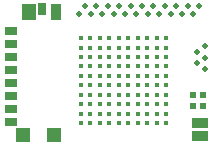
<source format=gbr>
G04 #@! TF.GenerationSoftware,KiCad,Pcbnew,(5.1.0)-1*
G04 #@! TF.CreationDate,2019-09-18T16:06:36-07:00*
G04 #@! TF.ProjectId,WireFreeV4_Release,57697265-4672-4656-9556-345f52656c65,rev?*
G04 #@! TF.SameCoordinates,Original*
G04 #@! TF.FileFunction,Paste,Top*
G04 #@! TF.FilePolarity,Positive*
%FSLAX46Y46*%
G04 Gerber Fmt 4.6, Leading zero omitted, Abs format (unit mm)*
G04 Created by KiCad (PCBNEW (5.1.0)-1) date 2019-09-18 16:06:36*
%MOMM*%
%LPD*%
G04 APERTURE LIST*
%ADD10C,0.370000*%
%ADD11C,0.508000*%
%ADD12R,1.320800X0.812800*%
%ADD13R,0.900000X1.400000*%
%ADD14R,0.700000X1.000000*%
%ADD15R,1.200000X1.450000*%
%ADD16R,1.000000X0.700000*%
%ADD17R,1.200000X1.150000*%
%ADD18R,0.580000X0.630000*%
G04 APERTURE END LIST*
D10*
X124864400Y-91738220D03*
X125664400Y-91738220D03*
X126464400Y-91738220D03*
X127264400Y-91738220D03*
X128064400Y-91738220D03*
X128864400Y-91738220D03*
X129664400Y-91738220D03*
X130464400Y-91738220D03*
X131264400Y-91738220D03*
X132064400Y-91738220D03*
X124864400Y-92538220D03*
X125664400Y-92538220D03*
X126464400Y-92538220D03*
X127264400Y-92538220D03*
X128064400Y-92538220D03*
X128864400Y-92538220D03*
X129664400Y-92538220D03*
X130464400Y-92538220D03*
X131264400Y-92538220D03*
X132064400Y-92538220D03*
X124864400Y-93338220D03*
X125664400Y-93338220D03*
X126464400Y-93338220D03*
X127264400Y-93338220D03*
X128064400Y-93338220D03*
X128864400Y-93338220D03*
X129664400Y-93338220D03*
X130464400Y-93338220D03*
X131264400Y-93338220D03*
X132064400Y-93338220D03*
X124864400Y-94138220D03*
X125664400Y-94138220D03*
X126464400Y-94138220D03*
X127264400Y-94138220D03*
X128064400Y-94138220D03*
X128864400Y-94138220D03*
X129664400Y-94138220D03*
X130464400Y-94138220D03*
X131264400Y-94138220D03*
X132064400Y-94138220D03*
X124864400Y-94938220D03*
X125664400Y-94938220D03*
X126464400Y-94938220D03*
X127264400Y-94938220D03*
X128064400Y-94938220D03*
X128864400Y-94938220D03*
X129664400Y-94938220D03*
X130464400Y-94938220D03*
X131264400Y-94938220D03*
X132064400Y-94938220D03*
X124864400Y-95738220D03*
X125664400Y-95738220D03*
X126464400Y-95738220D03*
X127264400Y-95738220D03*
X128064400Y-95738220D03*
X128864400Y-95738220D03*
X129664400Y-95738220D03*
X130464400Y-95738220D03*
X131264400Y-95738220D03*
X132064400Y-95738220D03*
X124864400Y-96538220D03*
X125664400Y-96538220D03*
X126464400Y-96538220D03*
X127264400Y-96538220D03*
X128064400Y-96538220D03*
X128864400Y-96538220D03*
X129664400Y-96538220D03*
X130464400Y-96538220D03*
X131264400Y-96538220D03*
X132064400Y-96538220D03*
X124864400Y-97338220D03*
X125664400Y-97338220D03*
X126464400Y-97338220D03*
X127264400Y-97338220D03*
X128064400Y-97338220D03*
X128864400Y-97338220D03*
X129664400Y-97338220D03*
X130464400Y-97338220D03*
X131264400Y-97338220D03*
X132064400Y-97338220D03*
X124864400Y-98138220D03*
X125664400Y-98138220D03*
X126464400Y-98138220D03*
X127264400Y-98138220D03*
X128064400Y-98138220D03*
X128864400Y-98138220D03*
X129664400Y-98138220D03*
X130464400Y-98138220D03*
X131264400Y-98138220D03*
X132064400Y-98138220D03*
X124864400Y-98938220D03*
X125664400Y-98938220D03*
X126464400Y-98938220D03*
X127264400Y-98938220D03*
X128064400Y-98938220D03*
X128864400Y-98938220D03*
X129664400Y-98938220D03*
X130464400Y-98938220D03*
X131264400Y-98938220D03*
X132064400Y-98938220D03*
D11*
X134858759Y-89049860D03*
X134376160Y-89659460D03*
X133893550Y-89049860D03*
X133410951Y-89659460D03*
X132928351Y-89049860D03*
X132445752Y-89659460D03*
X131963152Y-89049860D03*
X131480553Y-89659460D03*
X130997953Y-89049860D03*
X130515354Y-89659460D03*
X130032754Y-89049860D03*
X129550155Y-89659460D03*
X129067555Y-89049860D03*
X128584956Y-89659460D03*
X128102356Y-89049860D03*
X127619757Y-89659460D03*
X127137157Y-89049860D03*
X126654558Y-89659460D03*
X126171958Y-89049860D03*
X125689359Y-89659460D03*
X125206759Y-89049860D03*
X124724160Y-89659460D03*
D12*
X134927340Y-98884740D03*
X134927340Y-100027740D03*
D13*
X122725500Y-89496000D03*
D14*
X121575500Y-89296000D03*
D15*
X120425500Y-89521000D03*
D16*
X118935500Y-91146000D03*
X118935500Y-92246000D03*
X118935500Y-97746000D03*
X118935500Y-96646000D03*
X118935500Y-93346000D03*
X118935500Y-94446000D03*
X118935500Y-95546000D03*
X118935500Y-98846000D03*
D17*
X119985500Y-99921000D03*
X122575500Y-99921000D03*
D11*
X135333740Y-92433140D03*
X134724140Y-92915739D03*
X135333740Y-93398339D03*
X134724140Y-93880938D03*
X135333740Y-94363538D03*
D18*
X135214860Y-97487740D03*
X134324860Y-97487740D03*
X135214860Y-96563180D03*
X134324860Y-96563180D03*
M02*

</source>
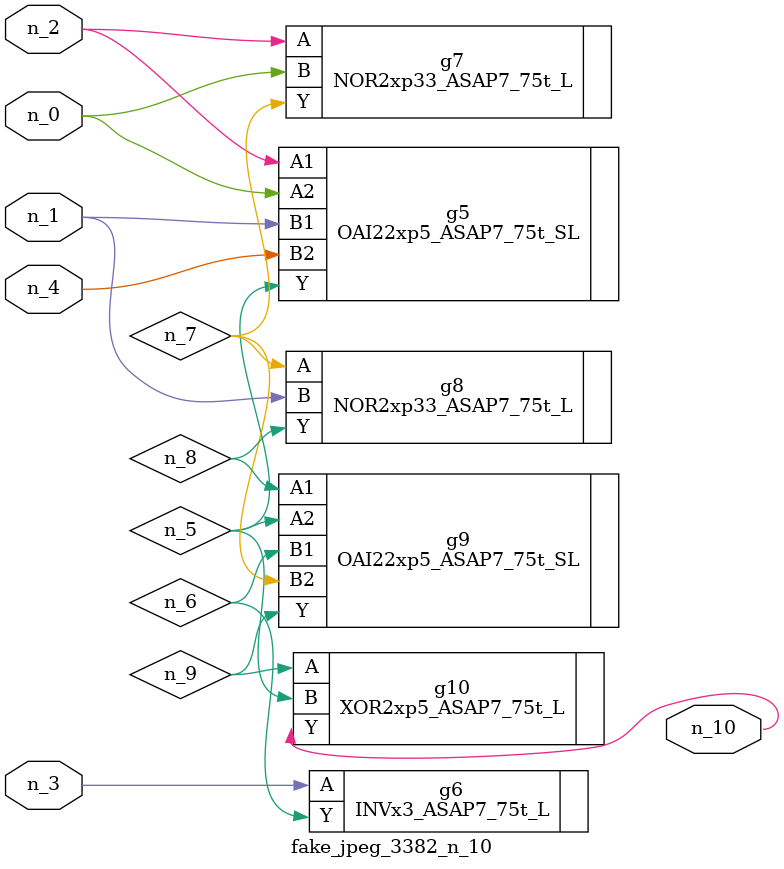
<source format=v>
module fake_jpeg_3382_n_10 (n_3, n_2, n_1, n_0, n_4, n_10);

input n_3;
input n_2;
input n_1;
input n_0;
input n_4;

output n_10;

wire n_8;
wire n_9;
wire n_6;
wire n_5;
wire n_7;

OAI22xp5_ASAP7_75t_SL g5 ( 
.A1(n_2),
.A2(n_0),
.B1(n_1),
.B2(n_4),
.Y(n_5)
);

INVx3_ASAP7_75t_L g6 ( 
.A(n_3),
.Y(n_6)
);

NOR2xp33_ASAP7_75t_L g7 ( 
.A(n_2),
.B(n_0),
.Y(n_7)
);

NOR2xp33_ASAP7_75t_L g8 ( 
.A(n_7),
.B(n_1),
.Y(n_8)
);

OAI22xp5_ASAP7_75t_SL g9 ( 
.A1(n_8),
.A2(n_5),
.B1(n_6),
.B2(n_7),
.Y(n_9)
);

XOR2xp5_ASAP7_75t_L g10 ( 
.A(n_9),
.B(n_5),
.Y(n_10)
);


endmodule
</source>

* [Brief]: Within the material above, how many lines contain "format"? Only the number should be given.

* [Answer below]: 3